740.00111A.R.–N.C./86: Telegram

The Secretary of State to the Ambassador in Brazil (Caffery)

107. Your 165, April 17, 9 a.m. For Fenwick. I doubt the feasibility of segregating mail under a guarantee to belligerents that it contains no contraband for the reasons, among others, first, that it would amount in effect to the censoring of mail by neutral countries which I do not believe that this Government would desire to undertake, second, it seems very questionable whether belligerent governments would be willing to accept such a guarantee and grant immunity to the mail thus segregated, third, any arrangement of this sort would, however carefully safeguarded, constitute an implied admission of the legality of censorship by the belligerents of all classes of mail and place neutral governments in the position of cooperating with the belligerents. The Post Office Department concurs in our view that such an arrangement would be inadvisable and difficult to carry out.
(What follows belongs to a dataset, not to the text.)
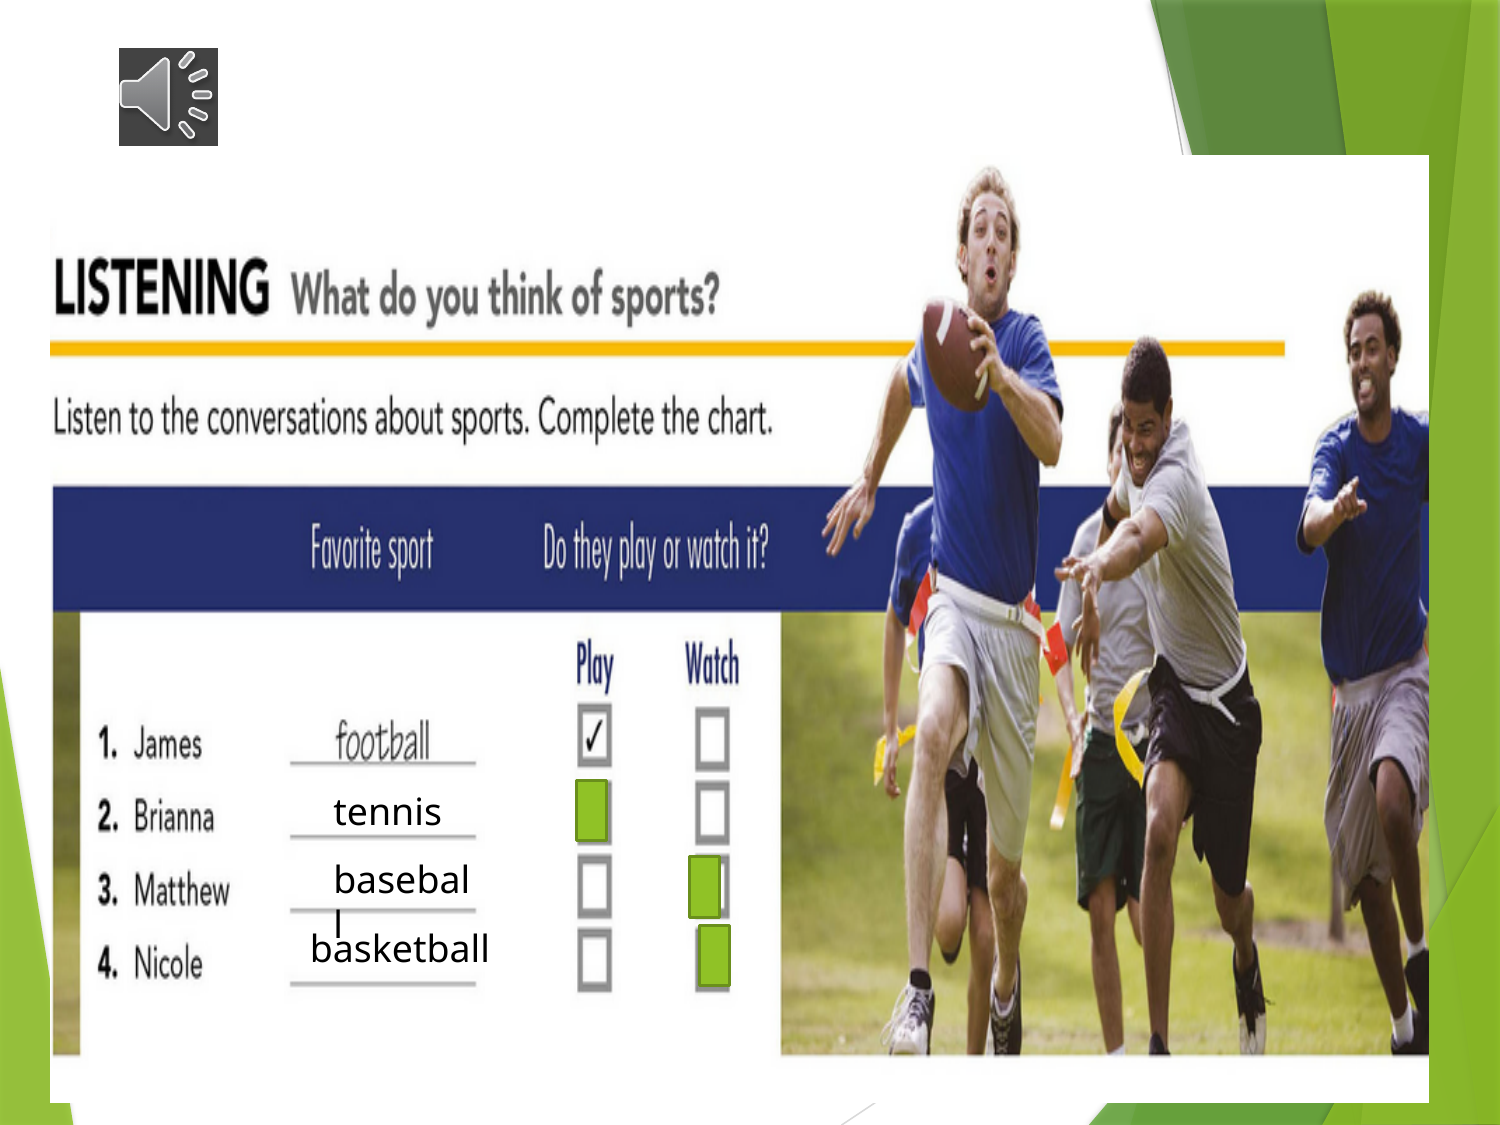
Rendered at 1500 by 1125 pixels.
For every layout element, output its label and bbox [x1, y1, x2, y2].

picture [49, 154, 1430, 1104]
picture [117, 46, 219, 148]
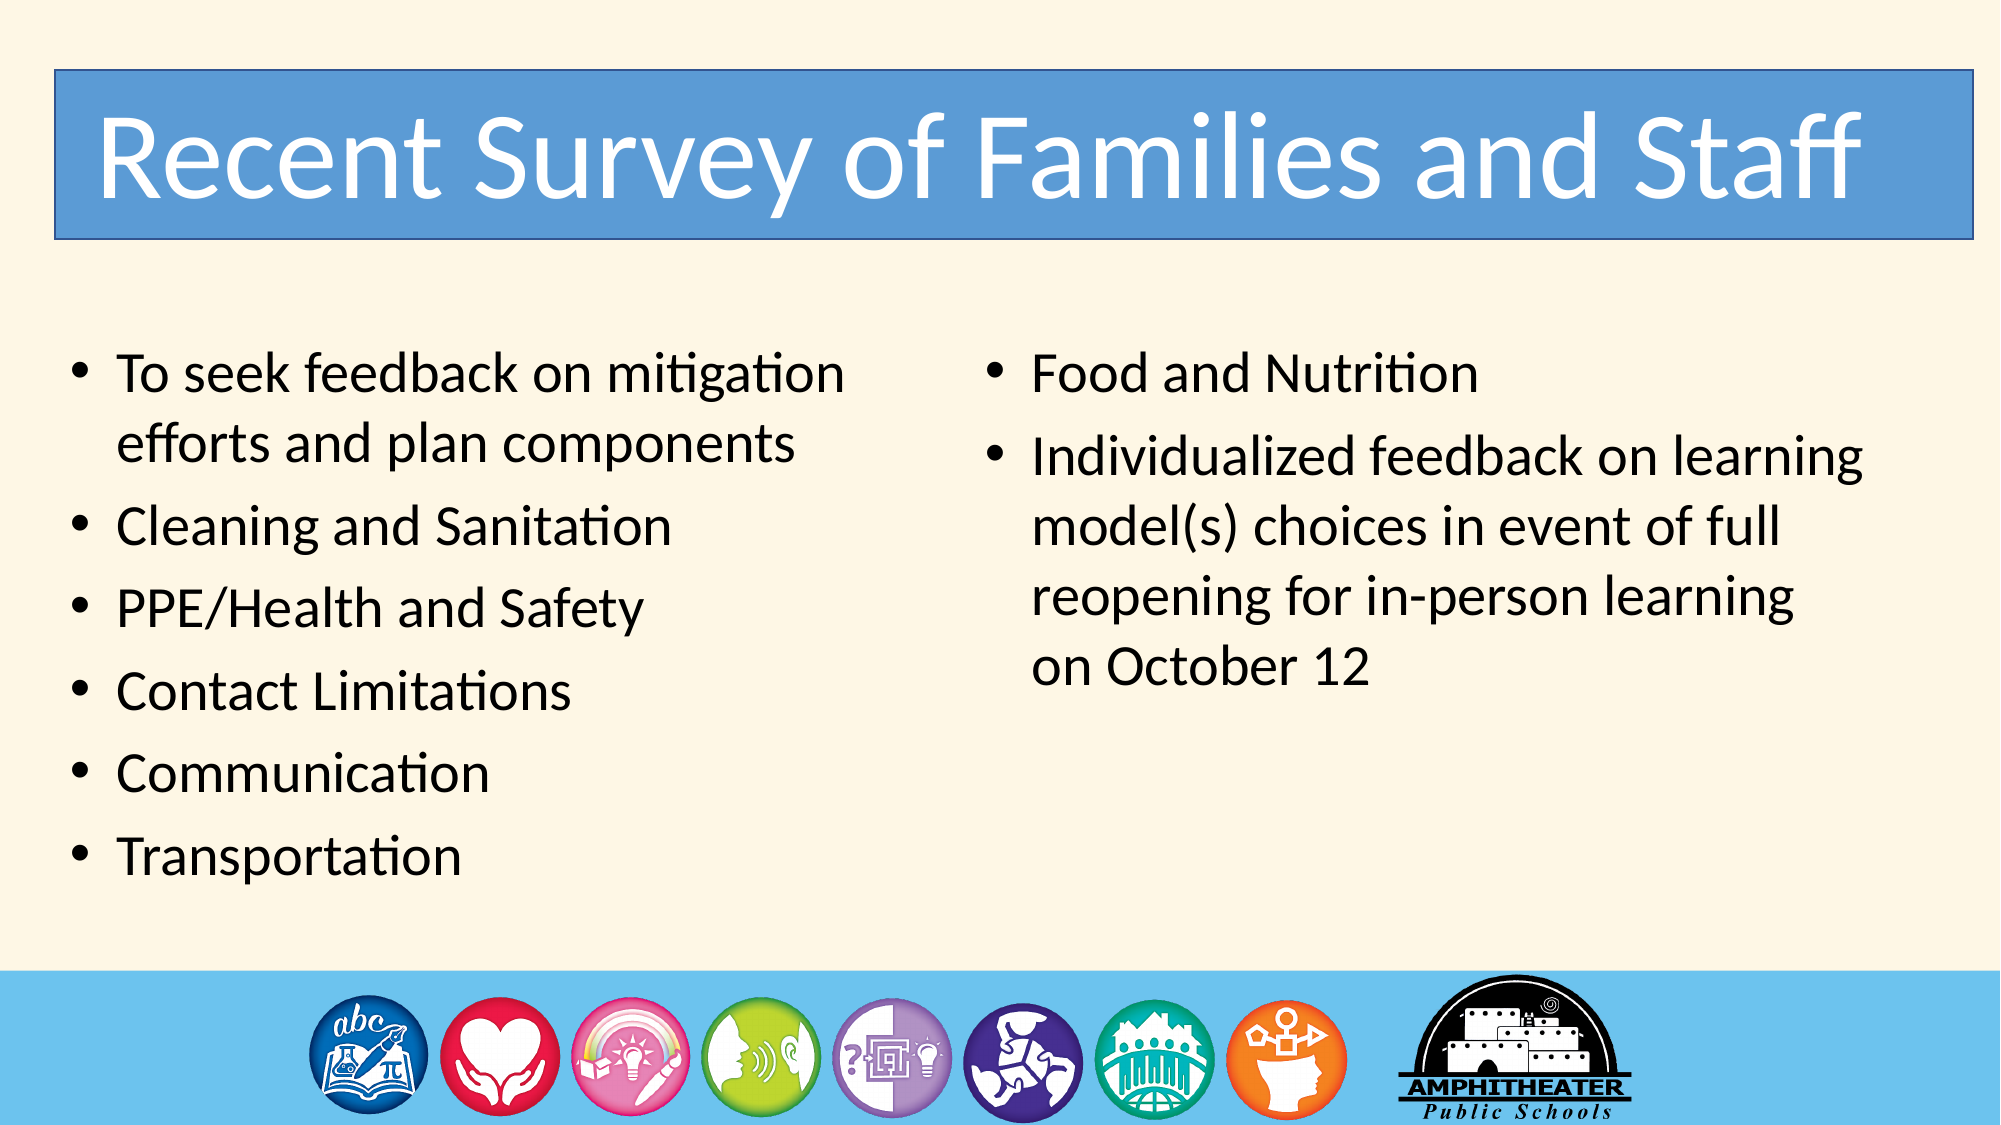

The Department’s present position is that Article I of Eleventh Hague Convention of 190761 is applicable to correspondence on the high seas as well as to correspondence forcibly taken into port, but that it does not have application to correspondence coming normally within the jurisdiction of a belligerent government. It has also taken the position that official correspondence passing between this Government and its representatives abroad, as well as between those representatives, should not be subjected to censorship. Parcels post are, of course, in the same category as freight shipments of merchandise.